Le SECO prévoit une croissance économique à peine moins vigoureuse

L'économie suisse profite toujours d'une dynamique favorable, malgré un rythme à peine moins soutenu que prévu. Plus optimiste que Credit Suisse, le Secrétariat d'Etat à l'économie (SECO) anticipe désormais des taux de croissance de 2% cette année et de 2,6% en 2015.

Ces taux de croissance du produit intérieur brut (PIB) sont à comparer aux 2,2% et 2,7% annoncés en mars par le SECO. Pour le groupe d'experts de la Confédération, mandaté par ce dernier, l'économie helvétique conservent intactes ses perspectives de développement, selon un document publié mardi.

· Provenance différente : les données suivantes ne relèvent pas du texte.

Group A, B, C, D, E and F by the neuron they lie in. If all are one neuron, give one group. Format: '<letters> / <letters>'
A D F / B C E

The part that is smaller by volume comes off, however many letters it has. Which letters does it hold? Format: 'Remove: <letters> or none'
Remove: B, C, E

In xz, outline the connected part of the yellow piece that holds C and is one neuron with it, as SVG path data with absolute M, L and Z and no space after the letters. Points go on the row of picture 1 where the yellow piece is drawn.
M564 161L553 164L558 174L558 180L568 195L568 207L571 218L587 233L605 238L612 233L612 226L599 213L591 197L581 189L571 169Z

Le SECO met en exergue deux tendances qui continuent à dominer le contexte général en Suisse: une dynamique interne vigoureuse accompagnée d'un développement timide des exportations.

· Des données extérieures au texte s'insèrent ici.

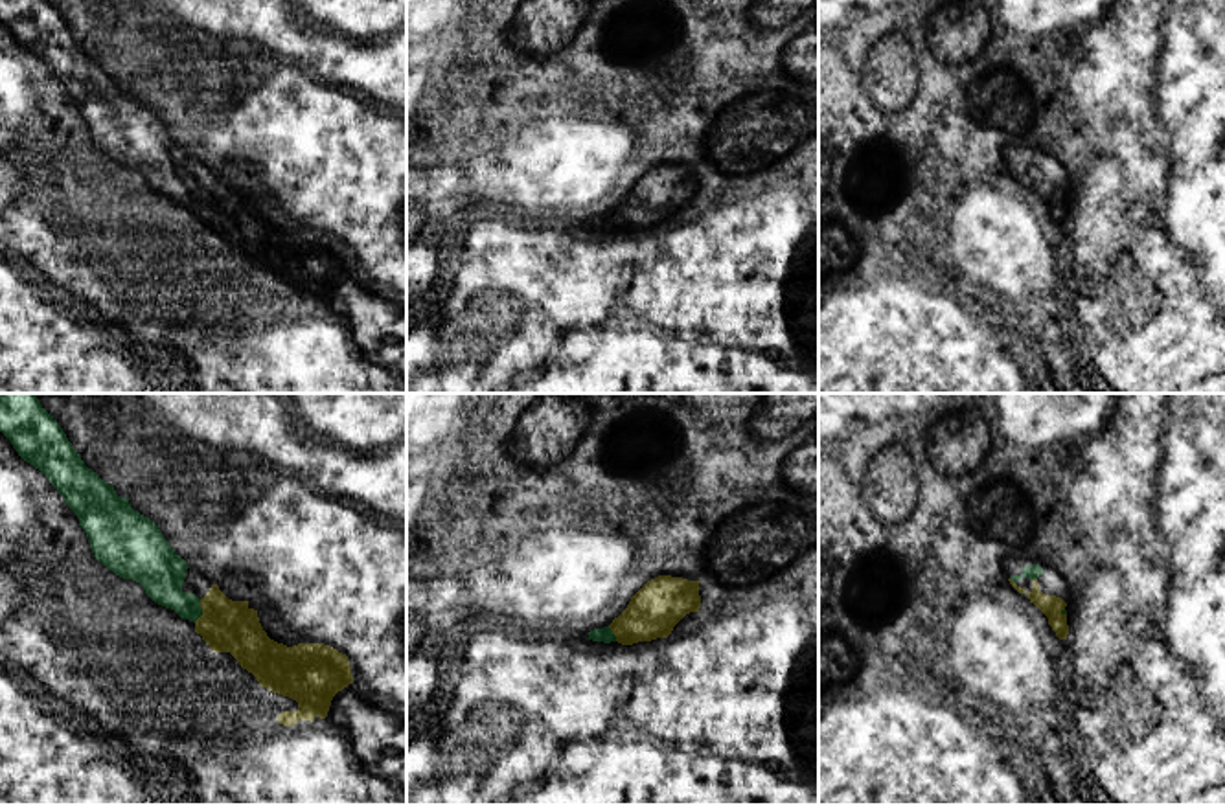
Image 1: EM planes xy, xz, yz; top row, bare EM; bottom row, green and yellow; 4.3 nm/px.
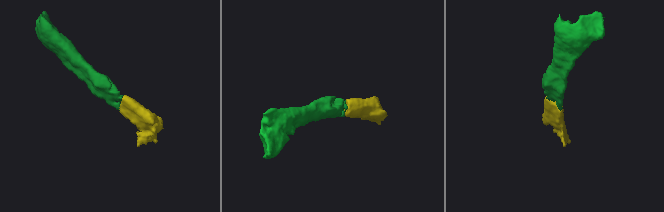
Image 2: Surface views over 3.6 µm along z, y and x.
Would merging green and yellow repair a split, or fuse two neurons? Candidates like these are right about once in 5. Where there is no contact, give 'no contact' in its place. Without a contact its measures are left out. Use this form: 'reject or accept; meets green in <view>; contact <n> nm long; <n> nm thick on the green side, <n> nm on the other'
accept; meets green in xy; contact 110 nm long; 200 nm thick on the green side, 220 nm on the other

En ce qui concerne le second facteur, le groupe d'experts déplore l'essor limité des exportations, qui en fait tendent à stagner depuis 2011. Credit Suisse, qui a aussi divulgué ses prévisions conjoncturelles mardi, se montre plus optimiste concernant l'export en le mentionnant comme source de croissance ces prochains mois.

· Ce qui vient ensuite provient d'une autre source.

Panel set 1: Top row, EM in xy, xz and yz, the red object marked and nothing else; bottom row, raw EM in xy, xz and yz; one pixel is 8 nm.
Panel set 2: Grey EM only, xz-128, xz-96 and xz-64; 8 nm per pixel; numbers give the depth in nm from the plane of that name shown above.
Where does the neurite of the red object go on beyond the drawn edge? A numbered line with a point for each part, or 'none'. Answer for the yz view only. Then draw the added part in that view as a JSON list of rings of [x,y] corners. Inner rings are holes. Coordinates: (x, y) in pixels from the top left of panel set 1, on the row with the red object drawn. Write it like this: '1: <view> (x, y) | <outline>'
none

Credit Suisse moins optimiste

Reste que la deuxième banque helvétique fait preuve de davantage de prudence dans ses attentes. Elle prévoit certes des taux de croissance inchangés pour 2014 et 2015 par rapport à ses précédentes anticipations, mais apparaît moins optimiste tout de même que le SECO (avec respectivement +2% et +1,8%).

Premier partenaire commercial de la Suisse, la zone euro se trouve dans une forme mitigée, déplore le SECO. Elle devrait connaître une croissance de 1% cette année et de 1,5% en 2015. L'Allemagne et l'Europe du Nord réaliseront une meilleure performance, alors que la France et le sud du continent seront moins dynamiques.

Les exportations suisses devraient malgré tout se renforcer progressivement, même si une inversion claire se fait attendre, regrette le groupe d'experts. Ces trois dernières années, seules la pharma-chimie et l'horlogerie, première et troisième forces exportatrices, ont véritablement tiré leur épingle du jeu.